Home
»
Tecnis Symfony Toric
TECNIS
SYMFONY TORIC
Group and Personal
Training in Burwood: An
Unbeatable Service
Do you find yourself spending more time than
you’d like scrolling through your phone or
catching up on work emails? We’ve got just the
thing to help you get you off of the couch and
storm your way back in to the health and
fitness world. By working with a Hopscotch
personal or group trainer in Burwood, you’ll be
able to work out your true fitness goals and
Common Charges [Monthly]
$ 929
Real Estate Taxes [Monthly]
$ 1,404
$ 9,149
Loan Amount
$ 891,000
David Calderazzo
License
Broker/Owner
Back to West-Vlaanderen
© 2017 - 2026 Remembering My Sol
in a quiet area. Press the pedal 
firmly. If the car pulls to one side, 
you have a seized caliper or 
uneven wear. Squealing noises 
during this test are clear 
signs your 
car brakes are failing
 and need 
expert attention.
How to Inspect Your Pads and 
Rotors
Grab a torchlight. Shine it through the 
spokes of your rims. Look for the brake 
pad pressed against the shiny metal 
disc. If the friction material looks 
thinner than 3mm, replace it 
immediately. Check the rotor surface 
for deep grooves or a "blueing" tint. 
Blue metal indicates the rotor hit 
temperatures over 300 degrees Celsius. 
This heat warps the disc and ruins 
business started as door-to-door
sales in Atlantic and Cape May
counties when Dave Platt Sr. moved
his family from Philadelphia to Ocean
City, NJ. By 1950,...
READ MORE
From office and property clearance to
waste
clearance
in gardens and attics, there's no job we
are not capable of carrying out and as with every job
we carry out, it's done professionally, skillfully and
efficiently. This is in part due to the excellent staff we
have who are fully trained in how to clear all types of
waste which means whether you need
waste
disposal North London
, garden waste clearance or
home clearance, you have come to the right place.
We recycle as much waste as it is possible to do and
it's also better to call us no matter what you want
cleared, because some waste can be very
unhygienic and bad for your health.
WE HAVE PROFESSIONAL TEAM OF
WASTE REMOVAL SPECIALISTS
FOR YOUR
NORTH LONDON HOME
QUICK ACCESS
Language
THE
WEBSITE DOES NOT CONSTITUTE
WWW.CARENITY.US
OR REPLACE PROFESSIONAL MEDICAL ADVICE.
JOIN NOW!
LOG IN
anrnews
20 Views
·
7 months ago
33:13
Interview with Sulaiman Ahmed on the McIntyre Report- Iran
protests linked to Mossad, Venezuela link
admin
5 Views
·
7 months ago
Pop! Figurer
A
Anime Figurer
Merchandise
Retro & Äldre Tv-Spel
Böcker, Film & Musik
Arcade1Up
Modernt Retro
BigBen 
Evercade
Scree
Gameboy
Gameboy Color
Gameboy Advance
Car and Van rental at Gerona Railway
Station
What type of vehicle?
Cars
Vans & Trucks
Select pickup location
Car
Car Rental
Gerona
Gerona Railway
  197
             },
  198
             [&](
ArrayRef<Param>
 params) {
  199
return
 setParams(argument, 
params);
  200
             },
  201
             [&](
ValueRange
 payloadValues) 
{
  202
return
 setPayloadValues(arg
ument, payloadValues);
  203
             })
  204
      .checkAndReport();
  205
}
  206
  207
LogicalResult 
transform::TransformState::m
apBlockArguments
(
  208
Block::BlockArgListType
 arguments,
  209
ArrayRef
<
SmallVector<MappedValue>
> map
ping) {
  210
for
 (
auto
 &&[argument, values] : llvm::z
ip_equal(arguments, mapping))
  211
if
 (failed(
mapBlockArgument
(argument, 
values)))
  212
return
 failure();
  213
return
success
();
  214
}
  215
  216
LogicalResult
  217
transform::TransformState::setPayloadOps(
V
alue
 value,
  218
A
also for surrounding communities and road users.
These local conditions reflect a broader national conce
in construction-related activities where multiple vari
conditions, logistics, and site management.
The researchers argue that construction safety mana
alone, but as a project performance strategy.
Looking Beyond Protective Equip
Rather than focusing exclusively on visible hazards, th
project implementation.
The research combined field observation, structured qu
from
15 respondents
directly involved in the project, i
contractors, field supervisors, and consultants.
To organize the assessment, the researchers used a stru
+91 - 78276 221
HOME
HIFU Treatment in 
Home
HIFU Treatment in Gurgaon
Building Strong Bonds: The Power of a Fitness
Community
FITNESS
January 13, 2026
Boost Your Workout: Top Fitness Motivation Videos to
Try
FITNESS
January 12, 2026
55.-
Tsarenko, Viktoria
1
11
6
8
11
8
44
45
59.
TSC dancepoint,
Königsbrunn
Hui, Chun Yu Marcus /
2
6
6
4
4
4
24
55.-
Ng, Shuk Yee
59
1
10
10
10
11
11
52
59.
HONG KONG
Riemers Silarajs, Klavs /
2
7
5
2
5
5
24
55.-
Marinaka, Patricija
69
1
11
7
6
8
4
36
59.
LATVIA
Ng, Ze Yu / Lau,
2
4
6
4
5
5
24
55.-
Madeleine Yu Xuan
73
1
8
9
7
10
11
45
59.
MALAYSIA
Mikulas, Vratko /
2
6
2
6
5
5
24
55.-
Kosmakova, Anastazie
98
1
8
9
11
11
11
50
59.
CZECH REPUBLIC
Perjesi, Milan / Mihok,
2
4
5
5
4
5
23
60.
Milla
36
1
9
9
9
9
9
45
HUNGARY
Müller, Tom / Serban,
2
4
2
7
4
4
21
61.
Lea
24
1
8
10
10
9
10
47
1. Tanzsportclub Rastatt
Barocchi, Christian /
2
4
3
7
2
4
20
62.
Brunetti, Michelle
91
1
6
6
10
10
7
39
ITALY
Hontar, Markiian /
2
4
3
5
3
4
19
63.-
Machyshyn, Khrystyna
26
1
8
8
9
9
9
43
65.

JOB ITEM
Pull out each line of the entries that contains "field".

SOLUTION TO THIS TASK
The research combined field observation, structured qu
contractors, field supervisors, and consultants.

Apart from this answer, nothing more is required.